Organisatie | De Fryske Marren |
---|---|
Organisatietype | Gemeente |
Officiële naam regeling | Verordening op de heffing en de invordering van veergelden 2022 |
Citeertitel | Verordening veergelden 2022 |
Vastgesteld door | gemeenteraad |
Onderwerp | financiën en economie |
Eigen onderwerp |
De ingangsdatum van de heffing is 01-01-2022.
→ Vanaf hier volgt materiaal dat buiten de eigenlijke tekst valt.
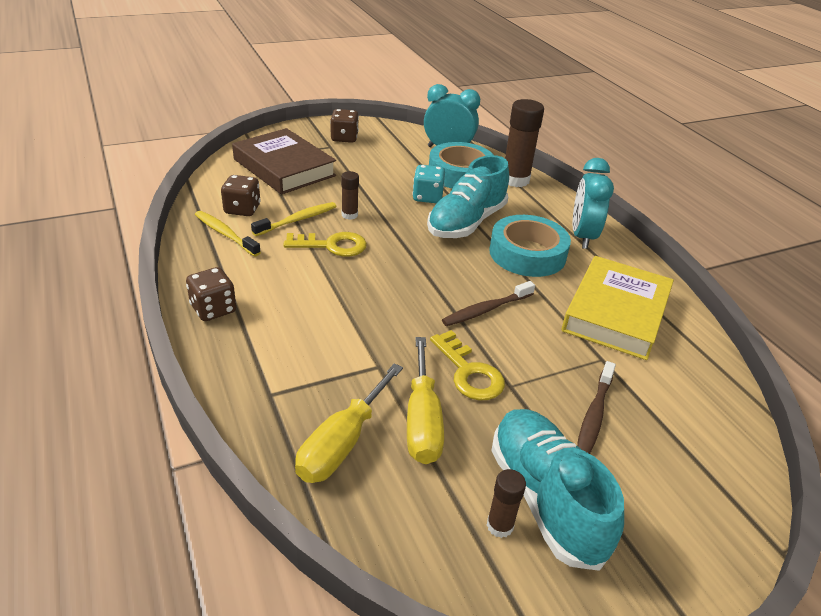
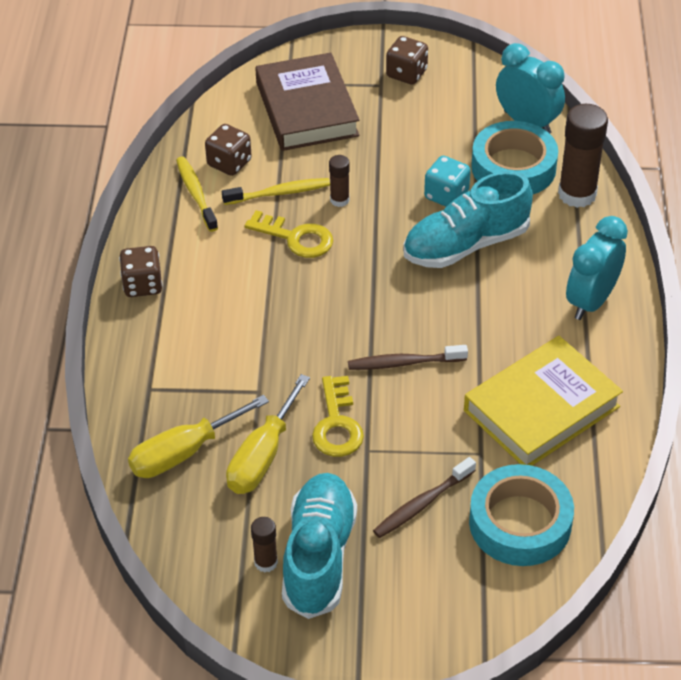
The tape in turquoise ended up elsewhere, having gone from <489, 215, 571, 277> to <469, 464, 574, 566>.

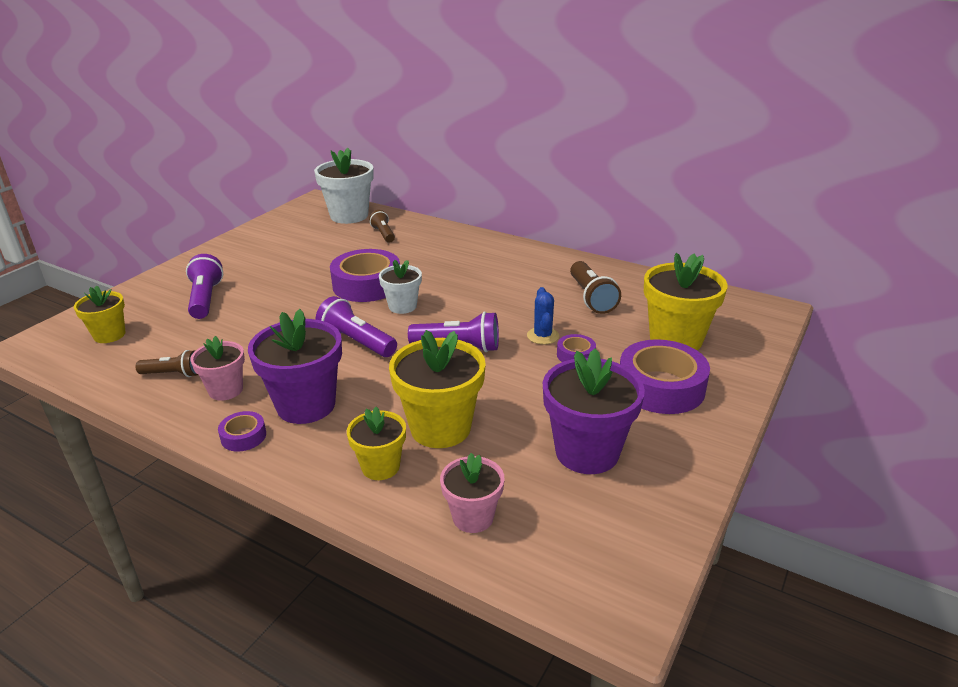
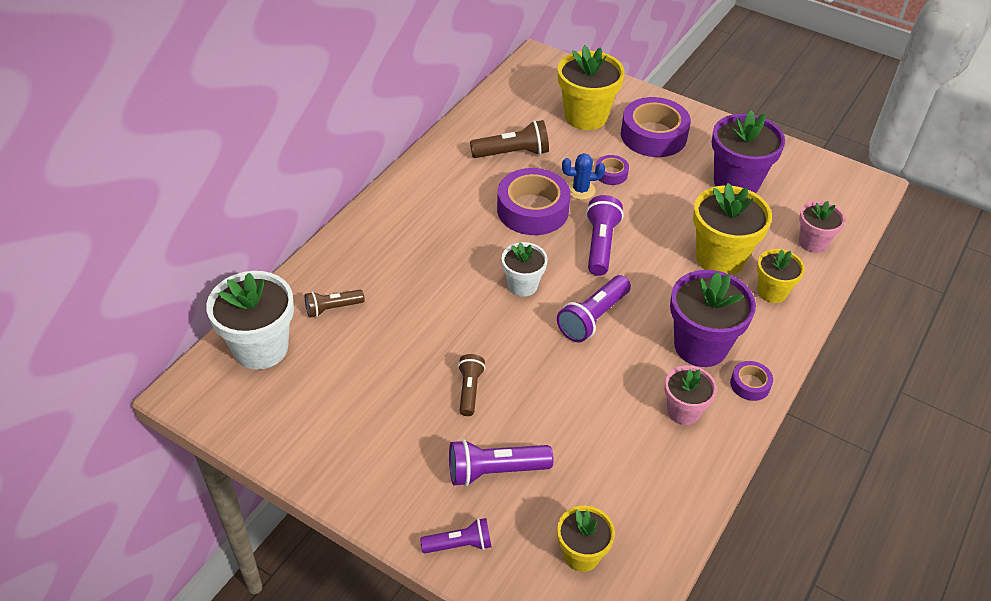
The tape in purple ended up elsewhere, having gone from <330, 249, 400, 302> to <497, 168, 571, 235>. The flashlight in brown ended up elsewhere, having gone from <135, 350, 198, 377> to <458, 354, 485, 416>. The second view gained the flashlight in purple at <420, 518, 491, 553>.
artikel 229, eerste lid, van de Gemeentewet
Datum inwerkingtreding | Terugwerkende kracht tot en met | Datum uitwerkingtreding | Betreft | Datum ondertekening Bron bekendmaking | Kenmerk voorstel |
---|---|---|---|---|---|
01-12-2021 | nieuwe regeling | 17-11-2021 | 2021/109 |
De raad van de gemeente De Fryske Marren;
gelezen het voorstel van het college van burgemeester en wethouders van 5 oktober 2021, nummer 2021/109;
gelet op artikel 229, eerste lid, aanhef en onderdeel b, van de Gemeentewet;
vast te stellen de volgende verordening:
Verordening op de heffing en de invordering van veergelden 2022
Onder de naam ‘veergelden’ worden rechten geheven zowel voor het genot van door het gemeentebestuur verstrekte diensten als voor het gebruik van voor de openbare dienst bestemde gemeentebezittingen, werken of inrichtingen die bij de gemeente in beheer of in onderhoud zijn, zijnde de pont over de Langweerdervaart, welke de verbinding onderhoudt tussen Langweer en de Aldewei.
De rechten worden geheven van degene ten behoeve van wie de dienst wordt verricht of van degene die houder is van de voertuigen, welke met het veer worden overgezet.
Met betrekking tot de rechten die per jaar worden geheven is het belastingjaar gelijk aan het kalenderjaar.
De rechten bedoeld in artikel 4 worden geheven door middel van een schriftelijke kennisgeving waarop het gevorderde bedrag is vermeld. Het gevorderde bedrag wordt door uitreiking van de schriftelijke kennisgeving aan de belastingschuldige bekendgemaakt.
De Verordening veergelden 2021 van de gemeente De Fryske Marren, laatstelijk gewijzigd bij raadsbesluit van 16 december 2020, wordt ingetrokken met ingang van de in artikel 12, tweede lid, genoemde datum van ingang van de heffing, met dien verstande dat zij van toepassing blijft op de belastbare feiten die zich voor die datum hebben voorgedaan.